How then, in the future, can we prevent doctors from treating systems like this really as a tool, from getting lazy and relying on them too much?
These systems can help us with automation, but we need to find the right form of automation. We need to figure out which problem can be automated and when the clinical impact on the patient will be as high as possible. If I take our chest image classification system, which is already being tested in a hospital in Havířov, for example, we are trying to look for benefits that vary not only from one department to another, but also from one doctor to another. For example, a young doctor is sure of a certain number of findings and the rest must consult a more experienced colleague. Simply put, our system can help him not to have to go to the head doctor every five minutes and ask about every common thing for a more experienced doctor. Taking mammograms as an example, the prevalence of suspicious findings is quite low, or a high percentage of the findings of regular screenings are either completely negative or benign. But of course the doctor has to go through them, compare them to the history of the patient in question and evaluate them. This can be automated to some extent, which would give the physician more time for the scans that require more of that attention. Although even this could be a problem if he got used to the normal images. But we're actively trying to address it with doctors in an effort to minimize risk.

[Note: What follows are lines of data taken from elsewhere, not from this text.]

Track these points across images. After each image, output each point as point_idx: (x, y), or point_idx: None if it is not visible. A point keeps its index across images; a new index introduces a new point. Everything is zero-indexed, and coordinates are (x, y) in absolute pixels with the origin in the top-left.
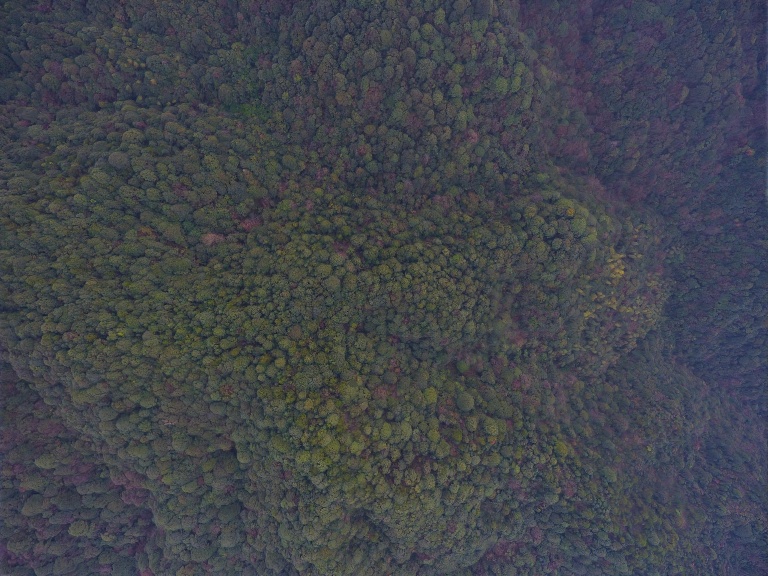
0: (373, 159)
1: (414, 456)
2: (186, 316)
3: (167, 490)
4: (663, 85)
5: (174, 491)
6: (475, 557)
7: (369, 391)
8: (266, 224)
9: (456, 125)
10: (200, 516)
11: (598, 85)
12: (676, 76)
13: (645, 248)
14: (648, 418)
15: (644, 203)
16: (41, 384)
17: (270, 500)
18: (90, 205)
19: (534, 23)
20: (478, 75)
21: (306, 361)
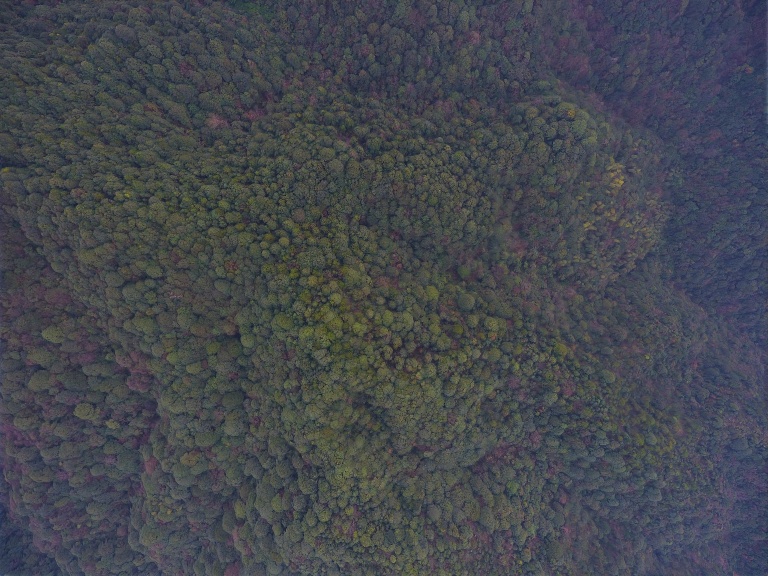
0: (376, 61)
1: (415, 346)
2: (192, 188)
3: (172, 370)
4: None
5: (179, 371)
6: (475, 455)
7: (371, 279)
8: (270, 115)
9: (458, 25)
10: (204, 400)
11: None
12: None
13: (644, 164)
14: (646, 330)
15: (644, 126)
16: (49, 243)
17: (273, 383)
18: (97, 73)
19: None
20: None
21: (309, 241)
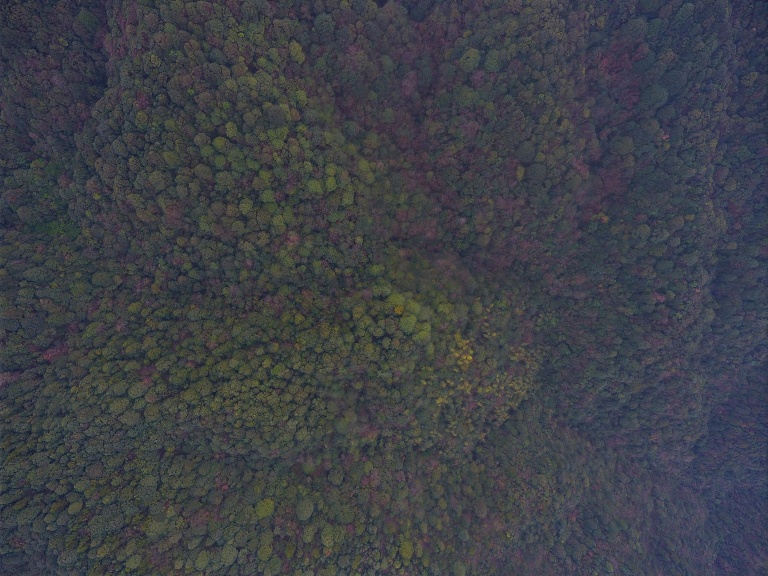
0: (194, 267)
1: None
2: None
3: None
4: (496, 166)
5: None
6: None
7: (184, 519)
8: (69, 353)
9: (272, 230)
10: None
11: (438, 164)
12: (507, 157)
13: (502, 324)
14: (510, 500)
15: (510, 270)
16: None
17: None
18: None
19: (355, 113)
20: (288, 179)
21: (103, 503)
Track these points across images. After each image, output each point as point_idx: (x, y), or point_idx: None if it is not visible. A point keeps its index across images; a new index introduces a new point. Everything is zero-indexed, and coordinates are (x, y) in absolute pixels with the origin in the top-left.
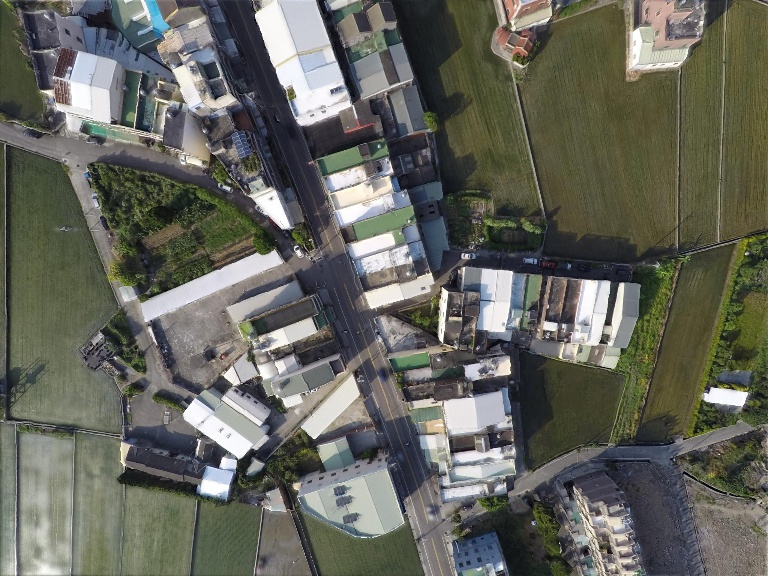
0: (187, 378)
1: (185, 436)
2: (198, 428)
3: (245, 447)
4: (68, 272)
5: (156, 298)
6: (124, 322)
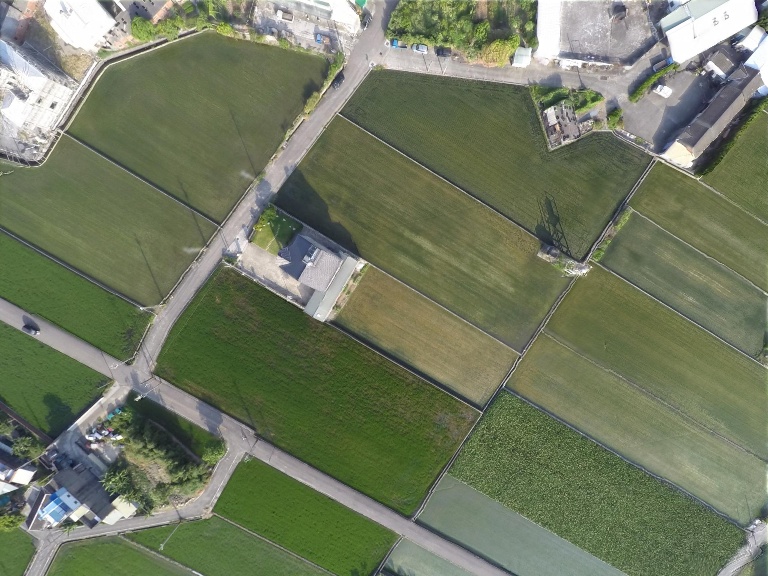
0: (631, 51)
1: (690, 89)
2: (697, 52)
3: (748, 2)
4: (471, 122)
5: (539, 30)
6: (544, 87)
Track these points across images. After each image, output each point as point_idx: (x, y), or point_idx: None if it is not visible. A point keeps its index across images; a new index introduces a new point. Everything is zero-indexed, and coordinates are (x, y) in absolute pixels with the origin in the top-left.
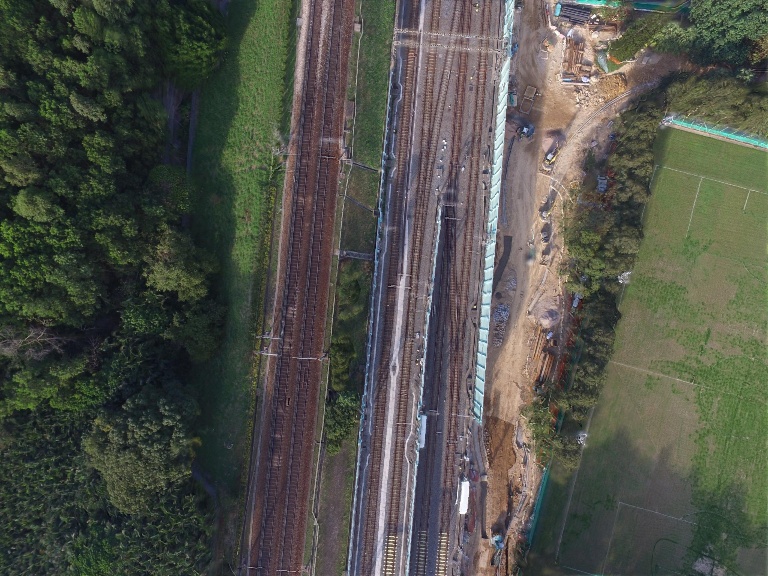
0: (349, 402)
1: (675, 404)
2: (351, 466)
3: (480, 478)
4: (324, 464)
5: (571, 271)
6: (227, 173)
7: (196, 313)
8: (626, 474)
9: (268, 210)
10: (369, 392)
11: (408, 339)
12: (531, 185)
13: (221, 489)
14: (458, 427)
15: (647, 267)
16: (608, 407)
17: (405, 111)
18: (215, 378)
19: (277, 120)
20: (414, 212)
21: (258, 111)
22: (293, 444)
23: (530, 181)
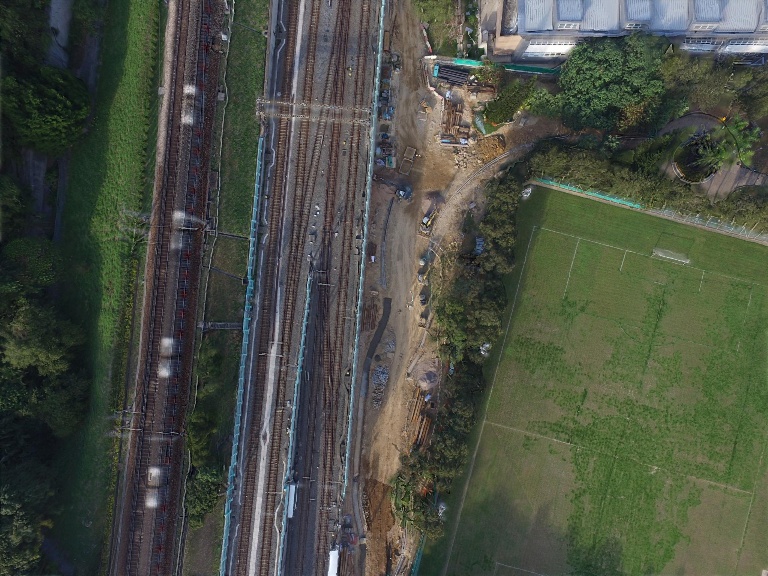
0: (209, 478)
1: (552, 464)
2: (219, 537)
3: (359, 541)
4: (187, 538)
5: (447, 334)
6: (95, 241)
7: (54, 389)
8: (503, 535)
9: (129, 283)
10: (239, 461)
11: (279, 407)
12: (410, 247)
13: (79, 567)
14: (331, 493)
15: (525, 328)
16: (486, 468)
17: (278, 176)
18: (78, 452)
19: (139, 191)
20: (286, 279)
21: (122, 181)
22: (155, 519)
23: (409, 243)
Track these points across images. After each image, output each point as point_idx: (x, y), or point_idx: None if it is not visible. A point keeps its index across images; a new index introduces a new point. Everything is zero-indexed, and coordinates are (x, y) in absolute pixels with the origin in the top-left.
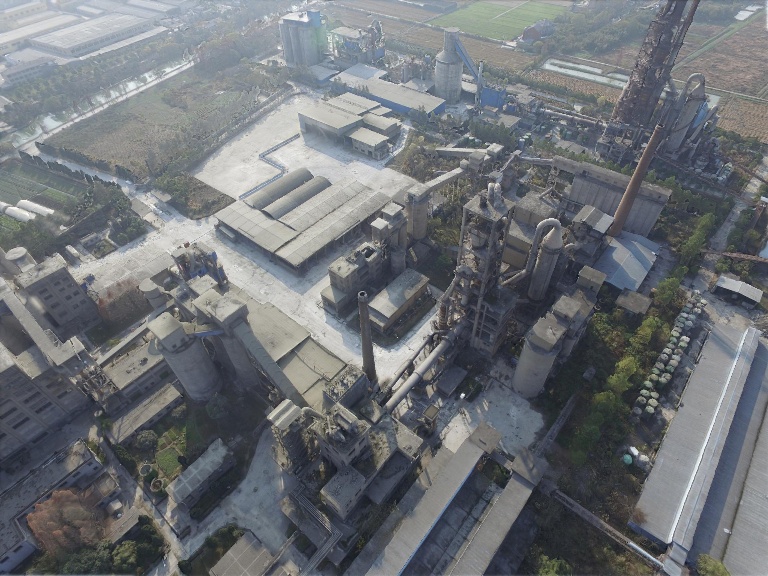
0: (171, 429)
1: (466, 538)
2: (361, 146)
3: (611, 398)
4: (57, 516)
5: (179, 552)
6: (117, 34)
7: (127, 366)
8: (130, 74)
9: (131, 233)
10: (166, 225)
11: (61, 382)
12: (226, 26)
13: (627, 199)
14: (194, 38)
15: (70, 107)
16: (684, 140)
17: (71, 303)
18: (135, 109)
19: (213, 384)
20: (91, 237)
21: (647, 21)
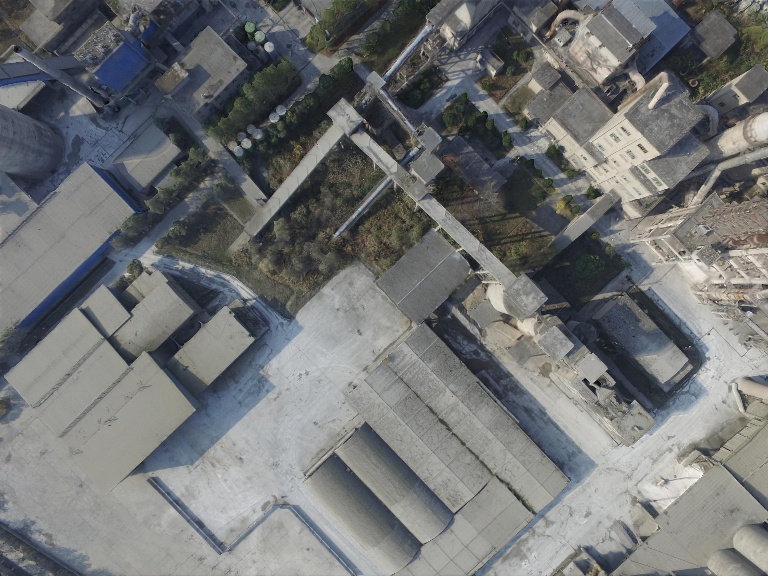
0: None
1: None
2: None
3: None
4: None
5: None
6: None
7: None
8: None
9: None
10: None
11: None
12: None
13: None
14: None
15: None
16: None
17: None
18: None
19: None
20: None
21: None
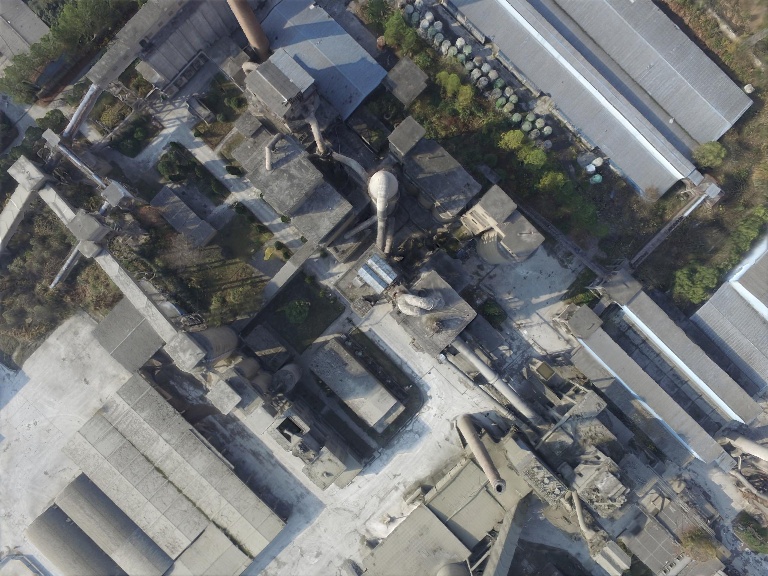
0: None
1: (658, 354)
2: None
3: None
4: None
5: None
6: None
7: None
8: None
9: None
10: None
11: None
12: None
13: (244, 10)
14: None
15: None
16: None
17: None
18: None
19: None
20: None
21: None
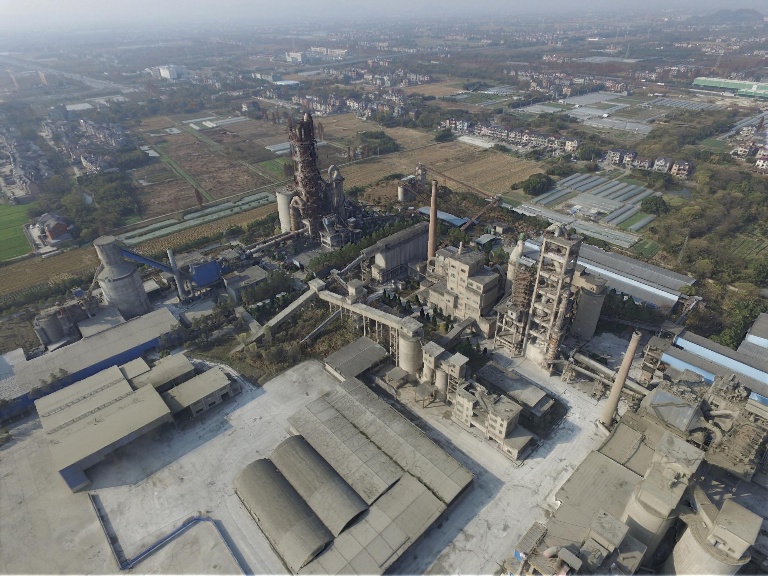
0: None
1: None
2: (208, 401)
3: None
4: None
5: None
6: None
7: None
8: None
9: None
10: None
11: None
12: None
13: (435, 235)
14: None
15: None
16: None
17: None
18: None
19: None
20: None
21: (113, 180)
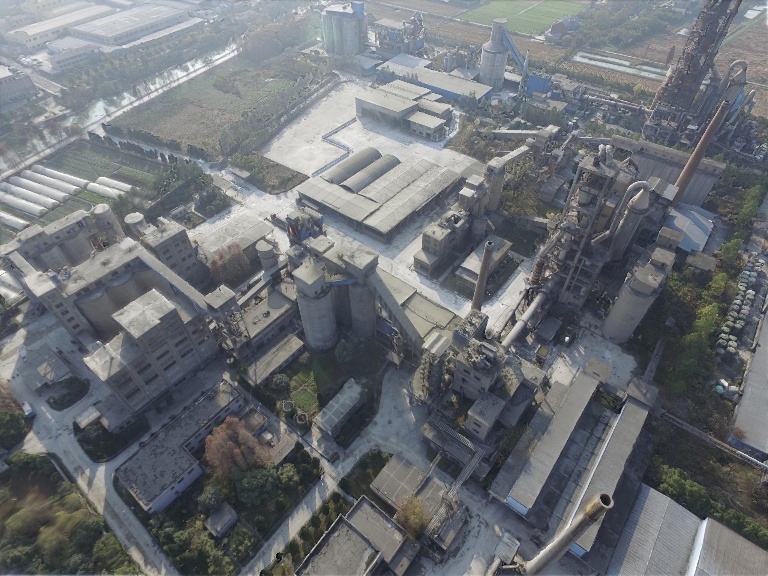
0: (299, 374)
1: (593, 453)
2: (419, 129)
3: (703, 337)
4: (235, 437)
5: (333, 473)
6: (156, 24)
7: (252, 318)
8: (175, 62)
9: (218, 206)
10: (247, 199)
11: (203, 329)
12: (259, 18)
13: (688, 171)
14: (232, 29)
15: (121, 93)
16: (723, 123)
17: (185, 265)
18: (189, 95)
19: (334, 334)
20: (180, 209)
21: (665, 18)
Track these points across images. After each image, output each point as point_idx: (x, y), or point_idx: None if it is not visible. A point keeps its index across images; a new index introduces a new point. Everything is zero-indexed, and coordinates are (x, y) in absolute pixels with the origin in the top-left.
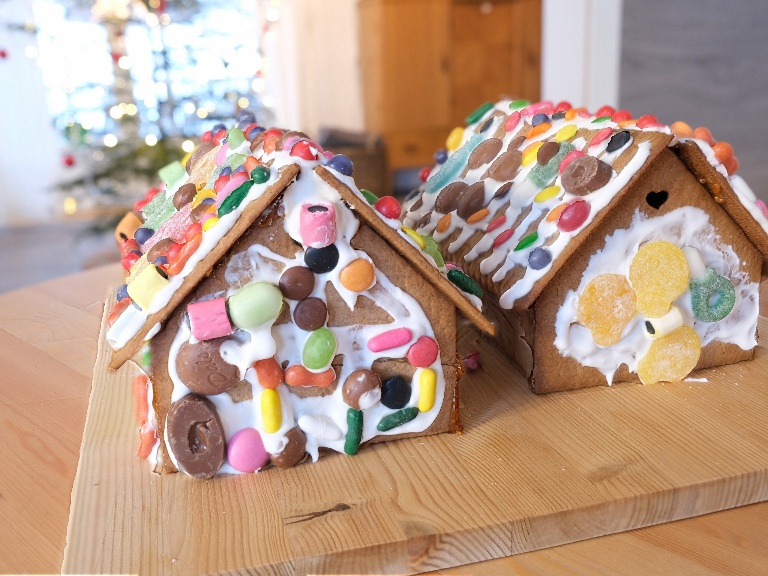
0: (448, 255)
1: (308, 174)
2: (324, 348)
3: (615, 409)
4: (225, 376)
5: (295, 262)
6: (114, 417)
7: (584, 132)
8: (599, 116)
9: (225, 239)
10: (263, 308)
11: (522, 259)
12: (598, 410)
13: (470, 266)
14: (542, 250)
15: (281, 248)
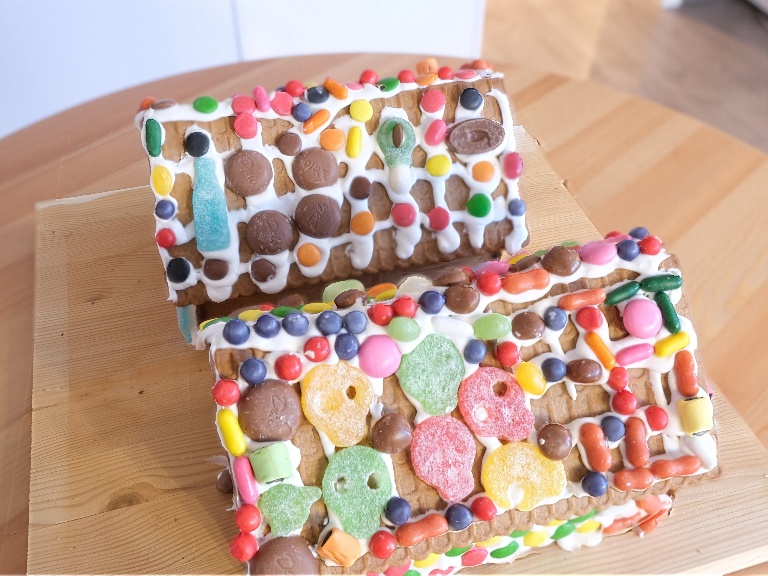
0: (355, 272)
1: None
2: None
3: None
4: None
5: None
6: None
7: (379, 102)
8: (374, 82)
9: None
10: None
11: (496, 217)
12: None
13: (413, 259)
14: (522, 200)
15: None
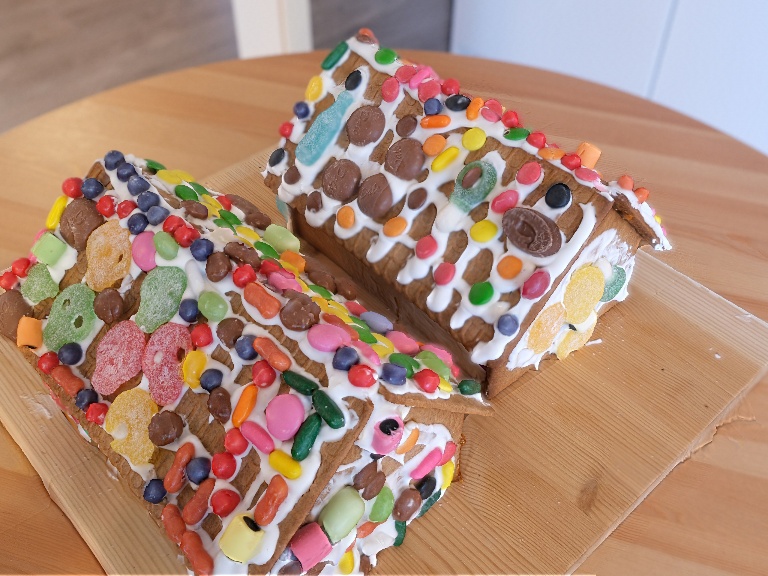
0: (365, 260)
1: (376, 400)
2: (391, 508)
3: (555, 403)
4: (320, 570)
5: (363, 462)
6: (148, 570)
7: (495, 143)
8: (507, 124)
9: (316, 487)
10: (356, 522)
11: (484, 315)
12: (544, 409)
13: (406, 289)
14: (512, 320)
15: (351, 457)
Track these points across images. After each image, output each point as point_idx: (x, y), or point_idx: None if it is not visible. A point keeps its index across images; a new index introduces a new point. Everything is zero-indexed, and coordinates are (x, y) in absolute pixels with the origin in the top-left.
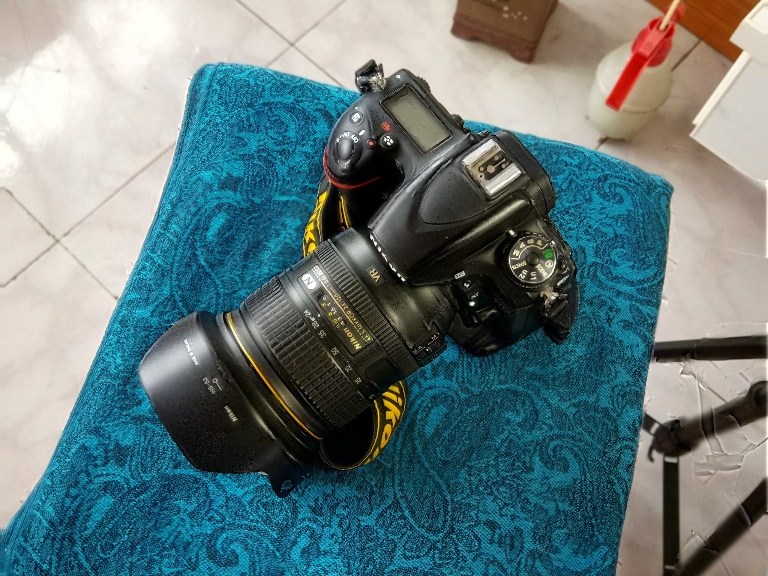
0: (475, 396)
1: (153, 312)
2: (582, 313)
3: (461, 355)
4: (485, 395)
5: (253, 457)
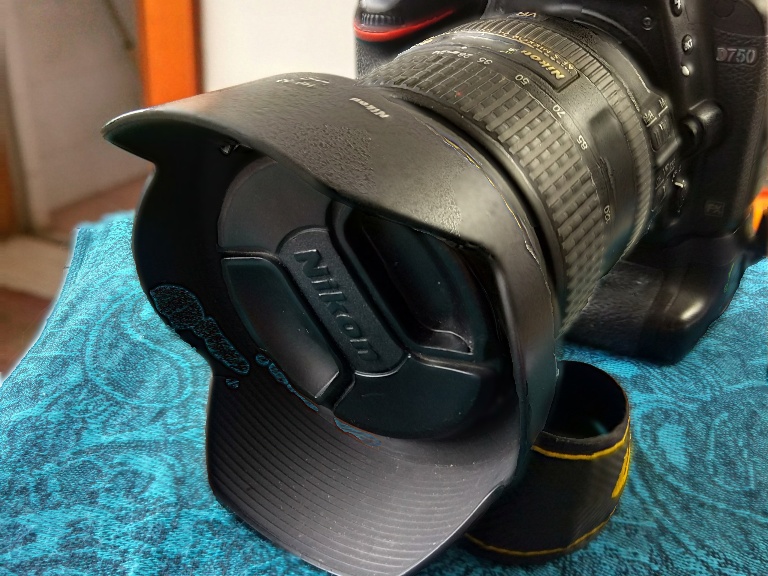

The last question will be a lighter one, and I'll return to the beginning of our conversation with an arc. As a fan of science fiction movies, what do you think about the fact that most of the ones featuring artificial intelligence end badly?
(Laughs) It's not just the movies that end badly, but sometimes the companies that are involved in artificial intelligence. Because mistakes and inaccuracies stemming from a misunderstanding of the practice can lead to bad outcomes. And in medicine, the consequences of such mistakes are far more visible than recommending a green sofa instead of a red one. We must learn from projects that have failed. I think that's the most important part at all: to understand the practice we're trying to integrate AI into, to see if it's appropriate for it at all, and to figure out what specific role it should play in it. All this while involving practitioners.